• _WHAT YOU WILL DO_:
Set down the line that contains "Figure 6. Photoluminescence" and every line after it to the end of the entries, exactly as they stand and nothing more.

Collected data
^^^^
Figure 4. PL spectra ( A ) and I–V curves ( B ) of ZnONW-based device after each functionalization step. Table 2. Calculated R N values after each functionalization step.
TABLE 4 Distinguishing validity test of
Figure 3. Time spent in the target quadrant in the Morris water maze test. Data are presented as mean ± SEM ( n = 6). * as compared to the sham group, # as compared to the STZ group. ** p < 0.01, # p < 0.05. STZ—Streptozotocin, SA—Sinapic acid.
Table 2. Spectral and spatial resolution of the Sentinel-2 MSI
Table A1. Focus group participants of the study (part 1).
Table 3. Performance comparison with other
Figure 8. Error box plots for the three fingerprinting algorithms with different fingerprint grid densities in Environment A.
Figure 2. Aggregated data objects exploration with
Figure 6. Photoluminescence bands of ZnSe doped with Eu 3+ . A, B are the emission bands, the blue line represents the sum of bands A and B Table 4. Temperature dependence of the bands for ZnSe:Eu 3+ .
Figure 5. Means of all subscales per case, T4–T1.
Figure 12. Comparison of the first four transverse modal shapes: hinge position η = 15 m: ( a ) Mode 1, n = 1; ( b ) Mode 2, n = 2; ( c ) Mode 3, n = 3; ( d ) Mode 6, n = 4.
^^^^
• _RESULT FOR THIS EXERCISE_:
Figure 6. Photoluminescence bands of ZnSe doped with Eu 3+ . A, B are the emission bands, the blue line represents the sum of bands A and B Table 4. Temperature dependence of the bands for ZnSe:Eu 3+ .
Figure 5. Means of all subscales per case, T4–T1.
Figure 12. Comparison of the first four transverse modal shapes: hinge position η = 15 m: ( a ) Mode 1, n = 1; ( b ) Mode 2, n = 2; ( c ) Mode 3, n = 3; ( d ) Mode 6, n = 4.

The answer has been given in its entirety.